• [REQUIRED WORK] The answer must restate the records below word for word.

Per-instance keypoint data:
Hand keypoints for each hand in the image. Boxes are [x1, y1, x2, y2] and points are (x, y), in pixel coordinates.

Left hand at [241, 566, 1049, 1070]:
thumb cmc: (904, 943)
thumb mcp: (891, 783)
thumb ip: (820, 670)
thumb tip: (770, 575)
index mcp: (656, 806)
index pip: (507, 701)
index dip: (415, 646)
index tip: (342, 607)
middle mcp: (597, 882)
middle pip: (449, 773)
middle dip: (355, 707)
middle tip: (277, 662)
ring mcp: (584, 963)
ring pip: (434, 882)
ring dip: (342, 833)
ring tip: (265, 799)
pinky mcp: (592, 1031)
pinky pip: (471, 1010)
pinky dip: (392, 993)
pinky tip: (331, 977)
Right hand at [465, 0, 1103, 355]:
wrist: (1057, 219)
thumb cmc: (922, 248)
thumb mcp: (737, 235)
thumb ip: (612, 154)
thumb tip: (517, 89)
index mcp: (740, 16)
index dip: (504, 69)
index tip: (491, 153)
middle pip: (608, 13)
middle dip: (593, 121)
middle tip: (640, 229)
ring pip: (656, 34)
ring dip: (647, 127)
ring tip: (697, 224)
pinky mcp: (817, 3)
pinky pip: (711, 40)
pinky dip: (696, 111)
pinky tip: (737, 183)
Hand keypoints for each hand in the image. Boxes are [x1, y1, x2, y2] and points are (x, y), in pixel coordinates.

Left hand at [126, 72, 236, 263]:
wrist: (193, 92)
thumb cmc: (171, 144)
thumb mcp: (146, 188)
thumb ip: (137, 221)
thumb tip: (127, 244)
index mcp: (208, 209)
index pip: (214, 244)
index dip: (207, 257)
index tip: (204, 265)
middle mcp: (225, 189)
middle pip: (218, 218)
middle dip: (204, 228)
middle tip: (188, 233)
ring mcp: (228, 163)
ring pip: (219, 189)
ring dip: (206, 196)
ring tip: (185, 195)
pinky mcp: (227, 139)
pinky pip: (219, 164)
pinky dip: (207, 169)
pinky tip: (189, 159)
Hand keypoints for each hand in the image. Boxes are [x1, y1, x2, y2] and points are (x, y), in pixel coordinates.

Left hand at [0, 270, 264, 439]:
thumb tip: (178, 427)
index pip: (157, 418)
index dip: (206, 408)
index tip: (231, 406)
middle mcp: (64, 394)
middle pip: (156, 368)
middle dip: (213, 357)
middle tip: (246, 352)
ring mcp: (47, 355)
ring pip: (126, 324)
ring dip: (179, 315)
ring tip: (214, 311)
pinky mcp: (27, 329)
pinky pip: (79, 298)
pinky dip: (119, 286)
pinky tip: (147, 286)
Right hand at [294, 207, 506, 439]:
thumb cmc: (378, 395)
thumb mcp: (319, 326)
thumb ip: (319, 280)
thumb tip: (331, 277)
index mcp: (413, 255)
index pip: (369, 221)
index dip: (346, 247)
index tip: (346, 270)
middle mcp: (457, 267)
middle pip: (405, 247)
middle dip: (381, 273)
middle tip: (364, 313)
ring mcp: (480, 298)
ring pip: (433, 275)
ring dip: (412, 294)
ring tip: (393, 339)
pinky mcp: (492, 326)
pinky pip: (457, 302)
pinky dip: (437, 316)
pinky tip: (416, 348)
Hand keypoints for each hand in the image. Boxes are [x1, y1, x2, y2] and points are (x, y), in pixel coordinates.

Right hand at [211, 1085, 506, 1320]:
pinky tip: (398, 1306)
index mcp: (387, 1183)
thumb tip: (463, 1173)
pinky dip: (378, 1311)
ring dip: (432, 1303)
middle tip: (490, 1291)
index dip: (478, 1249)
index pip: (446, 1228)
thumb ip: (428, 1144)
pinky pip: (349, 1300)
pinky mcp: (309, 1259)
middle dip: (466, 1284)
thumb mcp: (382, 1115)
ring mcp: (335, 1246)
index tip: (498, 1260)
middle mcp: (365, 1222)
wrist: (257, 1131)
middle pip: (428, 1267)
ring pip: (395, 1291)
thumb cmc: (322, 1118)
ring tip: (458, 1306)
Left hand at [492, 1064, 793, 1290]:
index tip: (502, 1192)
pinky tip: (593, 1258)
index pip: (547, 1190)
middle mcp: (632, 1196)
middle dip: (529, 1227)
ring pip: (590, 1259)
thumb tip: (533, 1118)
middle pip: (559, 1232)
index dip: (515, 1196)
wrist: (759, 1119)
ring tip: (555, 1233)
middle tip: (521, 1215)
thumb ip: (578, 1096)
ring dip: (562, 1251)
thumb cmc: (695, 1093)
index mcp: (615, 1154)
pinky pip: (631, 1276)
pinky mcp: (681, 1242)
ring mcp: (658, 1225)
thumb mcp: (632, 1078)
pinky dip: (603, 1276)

• [ANSWER TO THIS TASK]
Hand keypoints for each hand in the image. Boxes are [x1, y1, x2, y2] and points are (x, y), in pixel coordinates.

Left hand at [241, 566, 1049, 1070]:
thumb cmc: (904, 943)
thumb mcp: (891, 783)
thumb ip: (820, 670)
thumb tip: (770, 575)
index mcp: (656, 806)
index pip: (507, 701)
index dip: (415, 646)
index tip: (342, 607)
middle mcp: (597, 882)
middle pip: (449, 773)
middle dip: (355, 707)
middle tip: (277, 662)
ring mcp: (584, 963)
ring pip: (434, 882)
ring dip: (342, 833)
ring tip: (265, 799)
pinky mcp: (592, 1031)
pinky pip: (471, 1010)
pinky dip: (392, 993)
pinky tip: (331, 977)
Right hand at [465, 0, 1103, 355]:
wrist: (1057, 219)
thumb cmc: (922, 248)
thumb mcp: (737, 235)
thumb ip: (612, 154)
thumb tip: (517, 89)
index mcp: (740, 16)
index dip: (504, 69)
index tip: (491, 153)
middle pip: (608, 13)
middle dip: (593, 121)
middle tip: (640, 229)
ring pip: (656, 34)
ring dip: (647, 127)
ring tip: (697, 224)
pinky mcp: (817, 3)
pinky pip: (711, 40)
pinky dip: (696, 111)
pinky tip: (737, 183)
Hand keypoints for each hand in the image. Boxes are [x1, y1, x2, y2] and points are (x, y), in pixel coordinates.

Left hand at [126, 72, 236, 263]:
wrist: (193, 92)
thumb cmc: (171, 144)
thumb mcp: (146, 188)
thumb ip: (137, 221)
thumb tip: (127, 244)
index mcp: (208, 209)
index pip: (214, 244)
index dip: (207, 257)
index tip: (204, 265)
middle mcp: (225, 189)
middle pip: (218, 218)
middle dip: (204, 228)
middle tip: (188, 233)
ring mcp: (228, 163)
ring pip: (219, 189)
ring dip: (206, 196)
ring tip: (185, 195)
pinky mcp: (227, 139)
pinky pip: (219, 164)
pinky dip: (207, 169)
pinky tip: (189, 159)
Hand keypoints for each hand in the image. Boxes are [x1, y1, x2, y2] and points are (x, y), in pixel coordinates.

Left hand at [0, 270, 264, 439]:
thumb tip: (178, 427)
index pip: (157, 418)
index dip: (206, 408)
index tip: (231, 406)
middle mcp: (64, 394)
middle pip: (156, 368)
middle dip: (213, 357)
middle tip: (246, 352)
ring mcp: (47, 355)
ring pip: (126, 324)
ring dip: (179, 315)
ring tip: (214, 311)
pinky mcp: (27, 329)
pinky pip: (79, 298)
pinky dip: (119, 286)
pinky tip: (147, 286)
Right hand at [294, 207, 506, 439]:
thumb cmc: (378, 395)
thumb mcp: (319, 326)
thumb ip: (319, 280)
thumb tip: (331, 277)
index mcp: (413, 255)
index pip: (369, 221)
index dip: (346, 247)
index tip: (346, 270)
middle mcp: (457, 267)
middle pip: (405, 247)
middle dip: (381, 273)
middle tip: (364, 313)
ring mcp: (480, 298)
ring pip: (433, 275)
ring dip: (412, 294)
ring tip: (393, 339)
pinky mcp: (492, 326)
pinky pip: (457, 302)
pinky dip: (437, 316)
pinky tip: (416, 348)
Hand keypoints for each hand in the image. Boxes are [x1, y1, x2, y2] and points are (x, y), in pixel coordinates.

Right hand at [211, 1085, 506, 1320]:
pinky tip: (398, 1306)
index mcp: (387, 1183)
thumb tip: (463, 1173)
pinky dip: (378, 1311)
ring dip: (432, 1303)
middle tip: (490, 1291)
index dip: (478, 1249)
index pip: (446, 1228)
thumb ip: (428, 1144)
pinky pip: (349, 1300)
pinky mcp: (309, 1259)
middle dip: (466, 1284)
thumb mcp: (382, 1115)
ring mcp: (335, 1246)
index tip: (498, 1260)
middle mcp: (365, 1222)
wrist: (257, 1131)
middle pip: (428, 1267)
ring pip: (395, 1291)
thumb cmc: (322, 1118)
ring tip: (458, 1306)
Left hand at [492, 1064, 793, 1290]:
index tip: (502, 1192)
pinky tip: (593, 1258)
index pip: (547, 1190)
middle mcp: (632, 1196)
middle dip: (529, 1227)
ring pip: (590, 1259)
thumb tip: (533, 1118)
middle pip: (559, 1232)
index dip: (515, 1196)
wrist: (759, 1119)
ring tip: (555, 1233)
middle tip: (521, 1215)
thumb ip: (578, 1096)
ring dip: (562, 1251)
thumb cmc: (695, 1093)
index mcp: (615, 1154)
pinky pip: (631, 1276)
pinky mcp: (681, 1242)
ring mcp: (658, 1225)
thumb mcp: (632, 1078)
pinky dip: (603, 1276)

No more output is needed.